## WORK TASK 1
Answer these questions using the passage on ReCode's RNA therapies:
(a) What is the company's non-viral delivery platform called?
(b) In what year does ReCode plan to apply to the U.S. Food and Drug Administration?
(c) What do nonsense mutations introduce in CFTR's DNA sequence?
## WORK TASK 2
Retype the passage on ReCode's RNA therapies from "In people with" to "thick and sticky.", including both.

RNA-based Therapies Show Promise in Early Studies, ReCode Reports
Delivered through the company’s non-viral platform — called the selective organ targeting (SORT) lipid nanoparticle (LNP) platform — the therapies were also found to be well-tolerated in lung cells from patients and in mice.
“Our RNA-based approaches and broad LNP platform enable us to tackle CF from multiple angles in order to specifically target the underlying causes of the disease and maximally help patients,” David Lockhart, PhD, ReCode’s CEO and president, said in a press release.
“These data showcase the potential of our differentiated RNA-based molecular therapies to treat cystic fibrosis,” Lockhart said, adding that they are “an important step” as the company advances its CF program closer to studies in people.
ReCode plans to apply to the U.S. Food and Drug Administration in 2022, seeking the agency’s clearance to start clinical trials of these therapies in the U.S.
The preclinical findings were presented by Michael Torres, PhD, the vice president of Recode’s research and development, at the 44th European Cystic Fibrosis Conference held virtually June 9–12.
The oral presentation was titled “Rescue of CFTR function in primary bronchial epithelial cells from patients with cystic fibrosis using lipid nanoparticle delivery of RNA-based therapies.”
In people with CF, mutations in the CFTR gene impair the production of a functional CFTR, a protein channel that controls the flow of water and salts through cells, triggering the mucus in various organs to become thick and sticky.
Nonsense mutations introduce a premature stop signal in CFTR’s DNA sequence, leading to the production of a shorter, non-functional CFTR protein.

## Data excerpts
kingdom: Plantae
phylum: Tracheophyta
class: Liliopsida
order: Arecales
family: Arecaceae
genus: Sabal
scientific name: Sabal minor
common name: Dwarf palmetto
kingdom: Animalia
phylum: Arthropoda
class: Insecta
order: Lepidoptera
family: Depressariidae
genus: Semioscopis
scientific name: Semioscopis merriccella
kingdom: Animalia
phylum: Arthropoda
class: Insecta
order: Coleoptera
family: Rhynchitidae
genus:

## YOUR RESPONSE 1
(a) The selective organ targeting (SORT) lipid nanoparticle (LNP) platform
(b) 2022
(c) A premature stop signal

## YOUR RESPONSE 2
In people with CF, mutations in the CFTR gene impair the production of a functional CFTR, a protein channel that controls the flow of water and salts through cells, triggering the mucus in various organs to become thick and sticky.